EXTRACT TO READ
=== Begin Enclosure ===

How much does over-digestion affect input normalization in ChIP-seq?
2022 Jun 1
ChIP
Normalization
R
Fragmented genomic DNA is ideally to appear in the gradient of mono / di / tri-nucleosomes, between 100 and 1000 bp, and centers at 200-300 bp. And pulldown enriches the fragments that can carry the protein of interest, e.g. H3K4me3 occupancy, once or multiple times (but specifying the exact number is complicated). Regarding digestion technical variation, there are two extreme situations, either the uneven fragmentation meets with sparse occupancy, or the genomic DNA is over-fragmented. But how the unbalanced fragmentation affects input normalization results, and if it would introduce a bias, are still unclear.
Given the conceptual cases above, here I will explore the impact of over-digestion on H3K4me4 input normalization. And in the real world, uneven fragmentation is not rare, due to:
- Variation in digestion conditions, e.g. time, temperature, cell viability, lysis concentration, fix/native chromatin.
- Variation in MNase / sonication sensitivity in different genomic regions.
Over-digestion decreases fragment size around the nucleosome, which is the minimal unit of genomic DNA. Compared to the well-digestion, the read counts from the same input amount will be the same.
As shown above, over-digestion causes many sub-nucleosomal fragments and unpaired reads, although the total paired reads are unchanged between the conditions. In this case, coverage normalization is no longer suitable in contrast to the under-digested situation.
In addition to the digestion variation between conditions, sample internal bias also exists due to the uneven sensitivity to MNase. Early DNA replication regions are enriched with H3K4me3, and the late regions are the opposite. And the early regions yield larger fragments after MNase digestion.
Since H3K4me3 bound fragments are larger than the average input fragment size, coverage normalization will introduce a technical bias that is specific to the H3K4me3 targets (early regions). For the well-digested condition, coverage normalization will enlarge the dispersion between enriched / depleted regions.
Therefore, over-digestion has a minimal impact on sample size with the read count normalization.

=== End Enclosure ===

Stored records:
=== Begin Enclosure ===

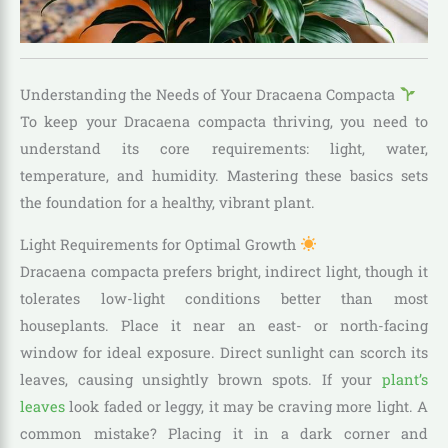
Understanding the Needs of Your Dracaena Compacta
To keep your Dracaena compacta thriving, you need to
understand its core requirements: light, water,
temperature, and humidity. Mastering these basics sets
the foundation for a healthy, vibrant plant.
Light Requirements for Optimal Growth
Dracaena compacta prefers bright, indirect light, though it
tolerates low-light conditions better than most
houseplants. Place it near an east- or north-facing
window for ideal exposure. Direct sunlight can scorch its
leaves, causing unsightly brown spots. If your
plant’s
leaves
look faded or leggy, it may be craving more light. A
common mistake? Placing it in a dark corner and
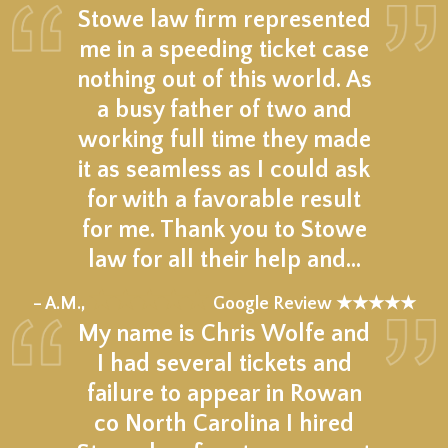
Stowe law firm represented
me in a speeding ticket case
nothing out of this world. As
a busy father of two and
working full time they made
it as seamless as I could ask
for with a favorable result
for me. Thank you to Stowe
law for all their help and…
★★★★★
– A.M.,
Google Review ★★★★★
My name is Chris Wolfe and
I had several tickets and
failure to appear in Rowan
co North Carolina I hired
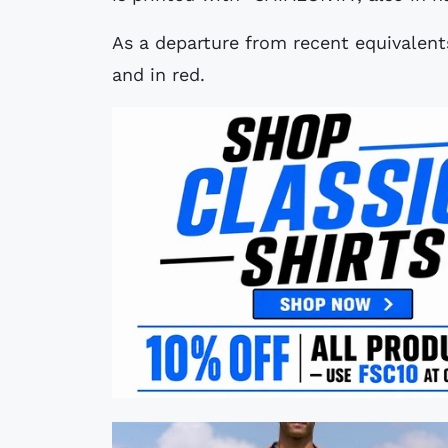
As a departure from recent equivalents
and in red.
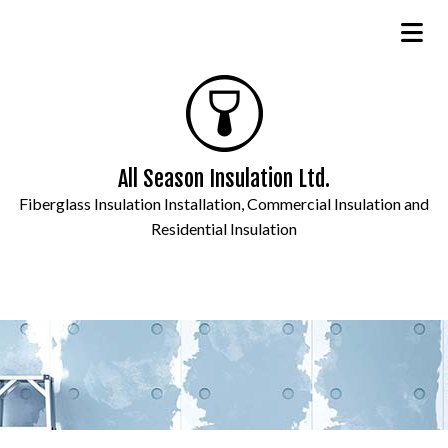
All Season Insulation Ltd.
Fiberglass Insulation Installation, Commercial Insulation and
Residential Insulation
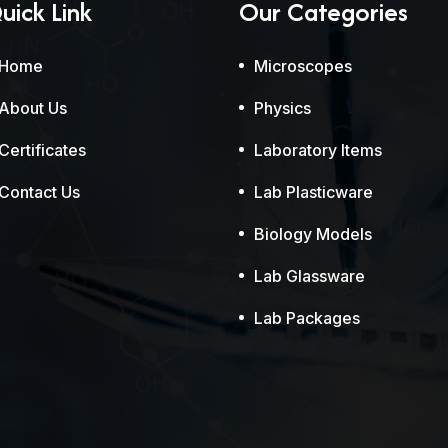
uick Link
Our Categories
Home
Microscopes
About Us
Physics
Certificates
Laboratory Items
Contact Us
Lab Plasticware
Biology Models
Lab Glassware
Lab Packages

=== End Enclosure ===

TASK INSTRUCTIONS
Copy the entire post on over-digestion and input normalization in ChIP-seq word for word, with nothing changed.

TASK SOLUTION
How much does over-digestion affect input normalization in ChIP-seq?
2022 Jun 1
ChIP
Normalization
R
Fragmented genomic DNA is ideally to appear in the gradient of mono / di / tri-nucleosomes, between 100 and 1000 bp, and centers at 200-300 bp. And pulldown enriches the fragments that can carry the protein of interest, e.g. H3K4me3 occupancy, once or multiple times (but specifying the exact number is complicated). Regarding digestion technical variation, there are two extreme situations, either the uneven fragmentation meets with sparse occupancy, or the genomic DNA is over-fragmented. But how the unbalanced fragmentation affects input normalization results, and if it would introduce a bias, are still unclear.
Given the conceptual cases above, here I will explore the impact of over-digestion on H3K4me4 input normalization. And in the real world, uneven fragmentation is not rare, due to:
- Variation in digestion conditions, e.g. time, temperature, cell viability, lysis concentration, fix/native chromatin.
- Variation in MNase / sonication sensitivity in different genomic regions.
Over-digestion decreases fragment size around the nucleosome, which is the minimal unit of genomic DNA. Compared to the well-digestion, the read counts from the same input amount will be the same.
As shown above, over-digestion causes many sub-nucleosomal fragments and unpaired reads, although the total paired reads are unchanged between the conditions. In this case, coverage normalization is no longer suitable in contrast to the under-digested situation.
In addition to the digestion variation between conditions, sample internal bias also exists due to the uneven sensitivity to MNase. Early DNA replication regions are enriched with H3K4me3, and the late regions are the opposite. And the early regions yield larger fragments after MNase digestion.
Since H3K4me3 bound fragments are larger than the average input fragment size, coverage normalization will introduce a technical bias that is specific to the H3K4me3 targets (early regions). For the well-digested condition, coverage normalization will enlarge the dispersion between enriched / depleted regions.
Therefore, over-digestion has a minimal impact on sample size with the read count normalization.